S.R.: Hans Haacke was talking to us about Utopia Station. He is not able to think of it. Because he said, his argument was, that he is so much involved in what he calls reality or the daily life or what he feels he is into that he is not even able to think what could be something like Utopia. It was typically Hans Haacke. I know him for a long time. And I like his kind of laconic, pragmatic putting the things. Because he is always so pragmatically bound with the situation.
L.G.: Ya, but, I agree, this is, I actually agree with him about this.

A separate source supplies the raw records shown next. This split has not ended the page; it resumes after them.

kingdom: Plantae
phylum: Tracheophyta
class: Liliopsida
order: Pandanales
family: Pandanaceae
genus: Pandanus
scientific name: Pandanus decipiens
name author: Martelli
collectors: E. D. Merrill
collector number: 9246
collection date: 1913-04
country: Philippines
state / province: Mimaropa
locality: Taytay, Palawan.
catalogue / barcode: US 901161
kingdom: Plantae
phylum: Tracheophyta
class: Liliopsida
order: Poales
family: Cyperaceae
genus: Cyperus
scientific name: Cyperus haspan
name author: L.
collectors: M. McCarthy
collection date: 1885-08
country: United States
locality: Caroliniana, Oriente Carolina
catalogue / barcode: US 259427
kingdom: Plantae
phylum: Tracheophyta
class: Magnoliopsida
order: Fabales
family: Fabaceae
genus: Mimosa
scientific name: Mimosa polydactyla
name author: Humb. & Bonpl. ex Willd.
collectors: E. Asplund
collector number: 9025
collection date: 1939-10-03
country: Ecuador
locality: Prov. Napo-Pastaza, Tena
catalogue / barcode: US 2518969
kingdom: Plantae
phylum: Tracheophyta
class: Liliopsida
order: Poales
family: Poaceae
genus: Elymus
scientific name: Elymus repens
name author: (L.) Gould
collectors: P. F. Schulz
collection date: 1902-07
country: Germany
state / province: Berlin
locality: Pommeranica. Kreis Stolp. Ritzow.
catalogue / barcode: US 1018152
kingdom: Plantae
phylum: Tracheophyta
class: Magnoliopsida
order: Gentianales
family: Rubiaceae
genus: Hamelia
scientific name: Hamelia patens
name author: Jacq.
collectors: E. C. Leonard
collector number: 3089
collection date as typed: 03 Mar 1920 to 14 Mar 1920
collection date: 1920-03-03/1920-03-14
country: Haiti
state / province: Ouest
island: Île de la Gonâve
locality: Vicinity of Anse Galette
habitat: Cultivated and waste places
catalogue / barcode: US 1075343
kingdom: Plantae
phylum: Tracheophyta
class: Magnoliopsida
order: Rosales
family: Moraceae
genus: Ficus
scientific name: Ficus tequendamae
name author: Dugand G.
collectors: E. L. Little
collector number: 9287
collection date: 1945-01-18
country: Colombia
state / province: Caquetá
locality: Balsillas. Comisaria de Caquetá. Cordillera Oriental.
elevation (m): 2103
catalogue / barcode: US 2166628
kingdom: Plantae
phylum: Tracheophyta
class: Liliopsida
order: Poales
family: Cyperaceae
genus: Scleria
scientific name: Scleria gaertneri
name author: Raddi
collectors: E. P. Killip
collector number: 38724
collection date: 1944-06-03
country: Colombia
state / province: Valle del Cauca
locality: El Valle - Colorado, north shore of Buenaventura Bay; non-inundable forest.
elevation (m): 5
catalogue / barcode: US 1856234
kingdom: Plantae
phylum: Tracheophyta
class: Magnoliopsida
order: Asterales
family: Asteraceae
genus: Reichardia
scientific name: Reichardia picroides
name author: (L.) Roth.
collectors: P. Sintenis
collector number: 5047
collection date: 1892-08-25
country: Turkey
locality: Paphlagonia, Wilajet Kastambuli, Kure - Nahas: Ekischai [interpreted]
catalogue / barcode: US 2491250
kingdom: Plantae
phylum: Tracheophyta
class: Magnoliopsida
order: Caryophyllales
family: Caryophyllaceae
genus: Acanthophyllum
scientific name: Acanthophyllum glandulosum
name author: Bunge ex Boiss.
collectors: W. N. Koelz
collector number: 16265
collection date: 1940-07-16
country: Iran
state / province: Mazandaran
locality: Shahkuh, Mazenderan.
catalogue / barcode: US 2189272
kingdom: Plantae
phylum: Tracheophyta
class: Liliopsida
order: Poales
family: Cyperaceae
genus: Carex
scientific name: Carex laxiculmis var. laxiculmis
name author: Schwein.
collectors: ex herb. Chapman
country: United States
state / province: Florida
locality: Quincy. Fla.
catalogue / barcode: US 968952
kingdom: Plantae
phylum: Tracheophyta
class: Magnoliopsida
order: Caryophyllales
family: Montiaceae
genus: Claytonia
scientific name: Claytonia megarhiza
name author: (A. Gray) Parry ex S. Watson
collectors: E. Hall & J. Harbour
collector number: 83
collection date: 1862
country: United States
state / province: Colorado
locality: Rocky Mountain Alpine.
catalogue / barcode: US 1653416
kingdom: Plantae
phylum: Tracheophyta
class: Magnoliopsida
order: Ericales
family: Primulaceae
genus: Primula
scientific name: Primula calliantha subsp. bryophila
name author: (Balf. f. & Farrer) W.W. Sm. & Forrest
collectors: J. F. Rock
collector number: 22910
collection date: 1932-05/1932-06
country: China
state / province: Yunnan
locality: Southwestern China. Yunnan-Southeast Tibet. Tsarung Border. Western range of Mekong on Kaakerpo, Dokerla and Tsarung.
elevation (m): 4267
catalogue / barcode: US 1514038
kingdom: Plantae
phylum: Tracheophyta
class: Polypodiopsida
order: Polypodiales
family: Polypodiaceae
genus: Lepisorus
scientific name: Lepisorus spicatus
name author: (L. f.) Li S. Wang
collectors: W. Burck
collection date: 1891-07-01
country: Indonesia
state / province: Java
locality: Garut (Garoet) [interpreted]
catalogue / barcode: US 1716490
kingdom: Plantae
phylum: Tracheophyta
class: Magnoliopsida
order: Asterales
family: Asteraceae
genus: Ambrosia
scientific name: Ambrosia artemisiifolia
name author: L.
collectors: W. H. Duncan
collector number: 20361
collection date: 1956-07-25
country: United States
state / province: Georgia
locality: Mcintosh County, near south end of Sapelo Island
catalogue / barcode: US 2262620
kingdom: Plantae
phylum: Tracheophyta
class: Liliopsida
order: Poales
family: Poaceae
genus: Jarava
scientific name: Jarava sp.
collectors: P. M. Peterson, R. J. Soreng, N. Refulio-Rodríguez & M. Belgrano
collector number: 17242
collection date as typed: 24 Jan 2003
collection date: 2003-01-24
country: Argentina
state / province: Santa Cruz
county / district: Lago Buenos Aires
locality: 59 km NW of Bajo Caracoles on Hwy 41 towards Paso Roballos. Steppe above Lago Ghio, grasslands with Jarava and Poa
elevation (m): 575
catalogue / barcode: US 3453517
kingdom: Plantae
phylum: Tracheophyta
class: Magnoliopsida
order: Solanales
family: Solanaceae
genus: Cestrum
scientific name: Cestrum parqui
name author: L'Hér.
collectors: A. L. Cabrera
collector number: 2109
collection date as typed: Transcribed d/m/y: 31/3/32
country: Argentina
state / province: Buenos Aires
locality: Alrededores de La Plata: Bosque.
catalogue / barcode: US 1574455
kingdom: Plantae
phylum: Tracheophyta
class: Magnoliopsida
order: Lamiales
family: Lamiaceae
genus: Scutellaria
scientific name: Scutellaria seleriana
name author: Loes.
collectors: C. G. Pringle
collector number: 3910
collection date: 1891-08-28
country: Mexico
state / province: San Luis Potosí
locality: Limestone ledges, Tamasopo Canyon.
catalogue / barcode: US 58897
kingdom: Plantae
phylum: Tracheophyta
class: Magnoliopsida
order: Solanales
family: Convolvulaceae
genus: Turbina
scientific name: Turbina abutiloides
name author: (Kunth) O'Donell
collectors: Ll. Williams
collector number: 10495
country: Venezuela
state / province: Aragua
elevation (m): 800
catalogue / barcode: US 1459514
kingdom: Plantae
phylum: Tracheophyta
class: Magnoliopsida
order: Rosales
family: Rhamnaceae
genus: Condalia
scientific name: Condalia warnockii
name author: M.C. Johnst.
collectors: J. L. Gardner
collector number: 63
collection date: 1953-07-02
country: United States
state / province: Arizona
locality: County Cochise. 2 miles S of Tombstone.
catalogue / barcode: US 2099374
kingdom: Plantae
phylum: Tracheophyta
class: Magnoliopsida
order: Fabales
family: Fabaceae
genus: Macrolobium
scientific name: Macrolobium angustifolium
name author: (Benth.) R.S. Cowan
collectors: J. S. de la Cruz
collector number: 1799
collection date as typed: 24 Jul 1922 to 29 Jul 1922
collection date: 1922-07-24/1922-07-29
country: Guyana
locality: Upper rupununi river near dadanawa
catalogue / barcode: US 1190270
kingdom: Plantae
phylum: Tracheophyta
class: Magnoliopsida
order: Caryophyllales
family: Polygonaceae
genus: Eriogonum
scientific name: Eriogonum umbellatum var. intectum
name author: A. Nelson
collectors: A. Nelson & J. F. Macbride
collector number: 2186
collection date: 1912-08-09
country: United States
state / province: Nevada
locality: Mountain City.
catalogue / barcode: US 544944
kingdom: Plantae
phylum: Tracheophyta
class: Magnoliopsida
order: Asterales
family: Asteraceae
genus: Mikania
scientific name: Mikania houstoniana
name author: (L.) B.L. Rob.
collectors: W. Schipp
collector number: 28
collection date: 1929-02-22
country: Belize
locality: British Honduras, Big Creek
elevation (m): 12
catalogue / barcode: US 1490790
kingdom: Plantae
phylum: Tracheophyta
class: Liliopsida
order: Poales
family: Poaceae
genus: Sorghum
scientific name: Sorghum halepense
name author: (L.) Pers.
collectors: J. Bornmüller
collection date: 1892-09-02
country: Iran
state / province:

I mean too some extent I’m absolutely instinctively, I have a lot of sympathy for this kind of position. But then again I’m concerned about the legacy of straight white men sitting around and say, I’m not going to do anything until everyone gets together and does it together. I’m much more influenced by the legacy of revised social practice. I have an element of scepsis and about his position, too. But I mean this was a discoursive process. I hate this word Utopia too; it was used by the Right as an accusation against any form of progressive practice in Britain. And certainly the history of post-war reconstruction in terms of ideologically complex and progressive social work was always critisized by the Right as utopian. It would have been a nice idea but it was a utopian idea to make good quality housing for poor people. Because they don‘t appreciate that they smash it up. So I hate the use of this word utopian. I think I have the some kind of problem with it. You know I also have, it’s difficult for me intuitively to deal with the fact that the first protests against the Republican convention here in New York tended to be from what have been called like interest groups. It seems like a divided world. Part of me is sympathetic to the––what I have called––old-school position where everyone comes together and fights for a bigger kind of collective position. But the fact is that I would say that, wouldn’t I, because of who I am, because it‘s directly that‘s been the position. It’s a difficult thing with this whole kind of utopia question. I think it’s possible that some people can be involved in this project yet absent themselves from the dynamic activity. When I was a teenager I used to go to Greenham Common in England where they had the American airbase and they had a women’s peacecamp. And I would absent myself from the direct action that was taking place. Yet be there in a supportive role. Some of these strategies could be ways around this whole problem, but the interesting thing for me is in fact this focus on what Hans Haacke thinks or what I think or anybody else thinks is not necessarily in synch with the true dynamic of the project which is actually to do with curating. It’s got very little to do with what he thinks or I think. It’s got to do with this kind of other world of curatorial dynamic which is often skirted over which is also a direct legacy of revised critical practice from the mid to late 60s onwards. It has its own specific history.
S.R.: I agree with some of your ideas but I didn’t like the––it‘s very simple––I didn’t like the presentation of it in Venice. It was the wrong place, it was wrongly positioned. I couldn’t find the works of my friends. I was running around, everybody asked each other, have you seen that…
L.G.: You are way to see it at Haus der Kunst… Yes, I agree. It has inbuilt––that was my critique from the beginning––and the point about . It has a strong discoursive component where there’s a lot of argument and a lot of discussion, and basically you have to concede sometimes. And I have pretty much lost every, I didn‘t won the arguments often. But I lost in reality because it didn’t happen. From my first speech I made in ? where I tried to change the title, change the location… I got kind of outvoted… It has inbuilt into the structure of it all the things that allowed people at a certain point… in the kind of 70s to say, well it was all very nice to have this utopian kind of modern thinking but it doesn’t work––because it has built into it all of the same problems communal thinking often has, improvised communal thinking. Opportunists can take over and there are usually two or three people who have predecided something before the discussion. All this things are built into it. As a productive discoursive environment to talk about all these things it’s very very interesting. The effects are not necessarily the most interesting thing about it. So we‘ll see.
S.R.: I have only one more question. And very easy: What is your ideal, typical daily work as an artist?
L.G.: I’m not staying focussed on anything for particularly long. So it’s to do with a lot of multiple positions. So I’m changing every 20 minutes from one thing to the other. The ideal position would be to be writing sth., planning sth., projecting sth., and communicating all on top of each other in a single period. This is the way I find the best to work, basically. But it means it’s a rather introverted practice. It’s not collective, I’m doing it on my own. It’s not very cinematic or terribly, yeah, it’s rather inward-looking I think as a way of working. And then it’s punctuated by these kind of slightly aimles wanderings around to look at the projected site for sth. which I find much less productive than this kind of mental space––I mean literally and metaphorically––this kind of mental space which I think is still. I can feel an Adorno coming on. But this idea of thinking is very powerful as a thing, can be a strong position. I mean it’s something. When that works well that’s––as they say in America––that’s the place you want to be, I think.
S.R.: Very nice closing words. Thank you very much.